Niagara Falls has long been a prime tourist attraction in Ontario and with two prominent casinos that not only service visitors from across the border by residents from other parts of Ontario and the rest of Canada. According to 2011 OLG statistics, 42% of Niagara’s casino revenues come the Greater Toronto (GTA) and Greater Hamilton areas combined. Another study pegs the GTA at 53% of Niagara’s overall gaming revenue. It is easy to see why the city would be apprehensive at having new casinos opening up in those markets.
Newer and more modern casinos with better overall facilities expanded beyond gaming to include entertainment complexes can appeal to a wider clientele and the older casinos argue that it is not a fair fight.
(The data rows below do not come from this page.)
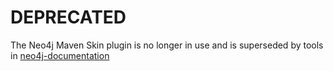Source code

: # DEPRECATED
The Neo4j Maven Skin plugin is no longer in use and is superseded by tools in 
[neo4j-documentation](https://github.com/neo4j/neo4j-documentation)
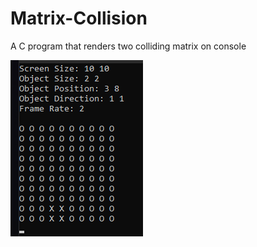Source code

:# Matrix-Collision
 A C program that renders two colliding matrix on console

![Matrix Collision](img\working.gif)
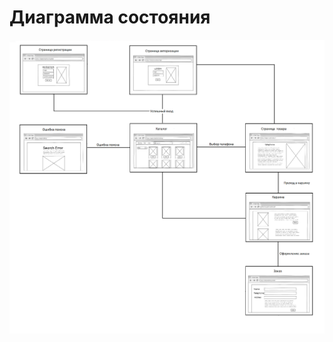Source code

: # Диаграмма состояния    




![Диаграмма состояния](https://github.com/va1leks/Telephone-Shop/blob/main/Diagrams/images/states.png)

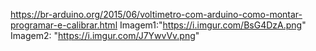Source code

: https://br-arduino.org/2015/06/voltimetro-com-arduino-como-montar-programar-e-calibrar.html
Imagem1:"https://i.imgur.com/BsG4DzA.png"
Imagem2: "https://i.imgur.com/J7YwvVv.png"
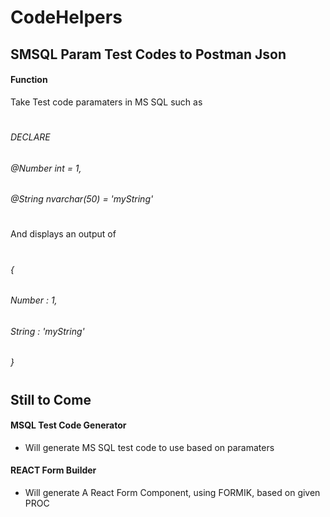 
# CodeHelpers

## SMSQL Param Test Codes to Postman Json

#### Function

Take Test code paramaters in MS SQL such as 
#
###### DECLARE  
###### @Number int = 1,
###### @String nvarchar(50) = 'myString'
#
And displays an output of 
#
###### {
###### Number : 1,
###### String : 'myString'
###### }
#

## Still to Come

#### MSQL Test Code Generator
- Will generate MS SQL test code to use based on paramaters
#### REACT Form Builder
- Will generate A React Form Component, using FORMIK, based on given PROC


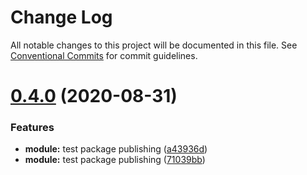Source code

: # Change Log

All notable changes to this project will be documented in this file.
See [Conventional Commits](https://conventionalcommits.org) for commit guidelines.

# [0.4.0](https://github.com/oswee/api/compare/v0.3.0...v0.4.0) (2020-08-31)


### Features

* **module:** test package publishing ([a43936d](https://github.com/oswee/api/commit/a43936d5d5782d5681a476f671ba8b73a3fcc5a6))
* **module:** test package publishing ([71039bb](https://github.com/oswee/api/commit/71039bbc3968813c86cb366066c3196eb0afbdab))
Casinos in Canada have also been known to have very poor player loyalty programs, especially when compared to Vegas casinos and casinos on native reserves. To make matters worse, the governor of New York announced the possibility of adding casinos in Western N.Y. including in Niagara Falls on the U.S. side where there is already the Seneca Casino which offers free beverages and free vouchers, something we don’t see on the Canadian side.
The government needs to seriously evaluate the actual need for the casino expansion and accept that there will be rivalry among their casinos, many of which are run by different private management companies. The same goes in other provinces in Canada where different municipalities are fighting to have the casino investments made in their towns instead neighbouring towns.